ProblemFactory · on March 19, 2017

Yes, that is sort of Linus's plan: http://marc.info/?l=git&m=148798319024294&w=2

> You want to have a model that basically reads old data, but that very aggressively approaches "new data only" in order to avoid the situation where you have basically the exact same tree state, just _represented_ differently.

> That way everything "converges" towards the new format: the only way you can stay on the old format is if you only have old-format objects, and once you have a new-format object all your objects are going to be new format - except for the history.

As soon as there is one new-hash commit in a repo, all users of it will have to upgrade their git client - and that git client will (probably?) default to writing new-hash commits.

BrandonBradley · on March 19, 2017

Probably not. I imagine the deprecation period for this change will be measured in years.

CydeWeys · on March 19, 2017

I think backwards incompatibility would be acceptable. Add read support for the new format to git, but then don't have widespread repositories using the new format until some period of time later. By the time they do become commonplace, everyone should already be running a version of git supporting them. It's not exactly hard to upgrade git in most situations anyway, just a simple invocation of:

    $ sudo $PKG_MGR upgrade git

ufmace · on March 19, 2017

Well, it's not hard to update the command-line git client on Unix-y systems with package management. The trouble will be with the hundreds/thousands of other programs that use Git in various ways and are essential to development workflows in various places. Github themselves, Microsoft and Jetbrains IDEs, etc.
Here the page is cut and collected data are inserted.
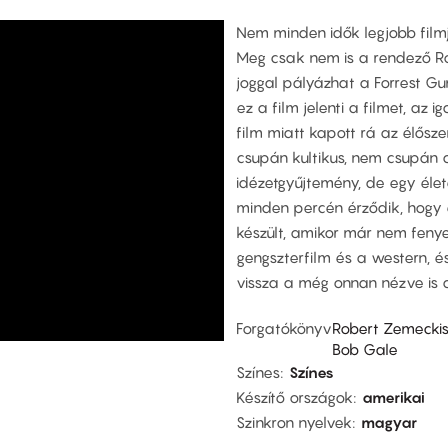
Nem minden idők legjobb film
Meg csak nem is a rendező Rob
joggal pályázhat a Forrest 
ez a film jelenti a filmet, az 
film miatt kapott rá az élősz
csupán kultikus, nem csupán
idézetgyűjtemény, de egy életé
minden percén érződik, hogy
készült, amikor már nem feny
gengszterfilm és a western, 
vissza a még onnan nézve is 
Forgatókönyv
Robert Zemecki
Bob Gale
Színes
Színes
Készítő országok
amerikai
Szinkron nyelvek
magyar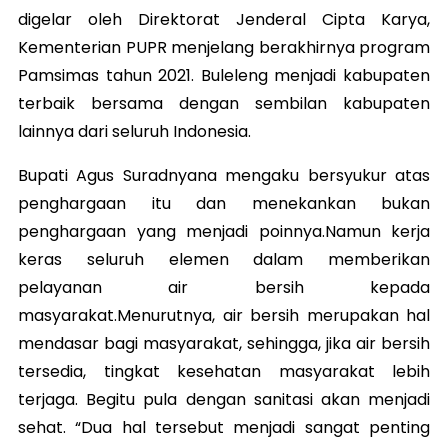
digelar oleh Direktorat Jenderal Cipta Karya,
Kementerian PUPR menjelang berakhirnya program
Pamsimas tahun 2021. Buleleng menjadi kabupaten
terbaik bersama dengan sembilan kabupaten
lainnya dari seluruh Indonesia.
Bupati Agus Suradnyana mengaku bersyukur atas
penghargaan itu dan menekankan bukan
penghargaan yang menjadi poinnya.Namun kerja
keras seluruh elemen dalam memberikan
pelayanan air bersih kepada
masyarakat.Menurutnya, air bersih merupakan hal
mendasar bagi masyarakat, sehingga, jika air bersih
tersedia, tingkat kesehatan masyarakat lebih
terjaga. Begitu pula dengan sanitasi akan menjadi
sehat. “Dua hal tersebut menjadi sangat penting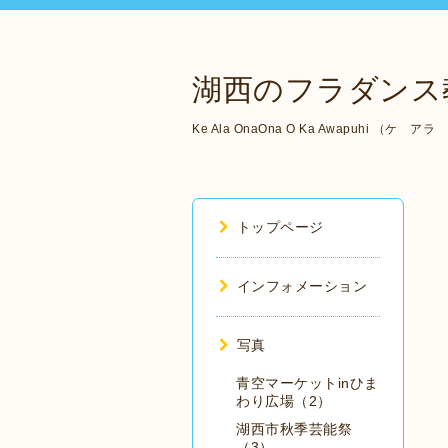
湖西のフラダンス教
Ke Ala OnaOna O Ka Awapuhi 
トップページ
インフォメーション
写真
青空マーケットinひま
わり広場（2）
湖西市秋季芸能祭
（3）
CydeWeys · on March 19, 2017

There's two potentially mitigating factors at play here:

I suspect a lot of the tools you mentioned also already treat hashes as strings, not as 160 bit numeric types. The entire front-end JS for GitHub, for example, just uses strings. That's what I'd do if I were writing IDE integrations and such too.
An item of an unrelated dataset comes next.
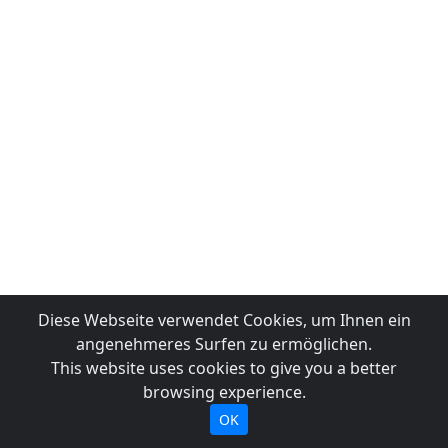
Diese Webseite verwendet Cookies, um Ihnen ein
angenehmeres Surfen zu ermöglichen.
This website uses cookies to give you a better
browsing experience.
OK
Secondly, the new format will likely still be a 160-bit numeric type, just calculated using a different hash algorithm (e.g. it might be the first 160 bits of the SHA256 result). The tools you mentioned likely don't have to calculate said hashes, they just display them. The entire GitHub front-end, for instance, just displays whatever is given to it; commit hashes are input data to it, not output data.

eklitzke · on March 19, 2017

Just using the first 160 bits of a new hash function was proposed at one point, but it's not part of the current plan. The new plan is to introduce full SHA3-256 hashes (which are 256 bits in size). More information here: https://docs.google.com/document/d/18hYAQCTsDgaFUo-VJGhT0Uqy...

(Of course, CLI and frontend tools could still truncate display output to 40 hex characters, but internally full size hashes will be used.)

CydeWeys · on March 19, 2017

Woah, that's disorienting to be linked to a bluedoc unexpectedly like that, considering I'm not on my work account. I ever recognize one of the authors.

boxfish · on March 19, 2017

What is a bluedoc?

CydeWeys · on March 19, 2017

It's just a Google Docs template used for internal engineering design docs at Google. The linked doc is a typical example.

taeric · on March 19, 2017

Don't most of these go through the git codebase? Or just parse the output of standard commands? Curious what implications the hash has on those.

jlgaddis · on March 19, 2017

I would assume that most other stuff uses libgit2 (except maybe the Microsoft stuff). Is that not a safe assumption?

d0m · on March 19, 2017

One straightforward way is to use the new sha only for new Git repos. Old repo could be migrated but it would require "re-commiting" everything to the new repo.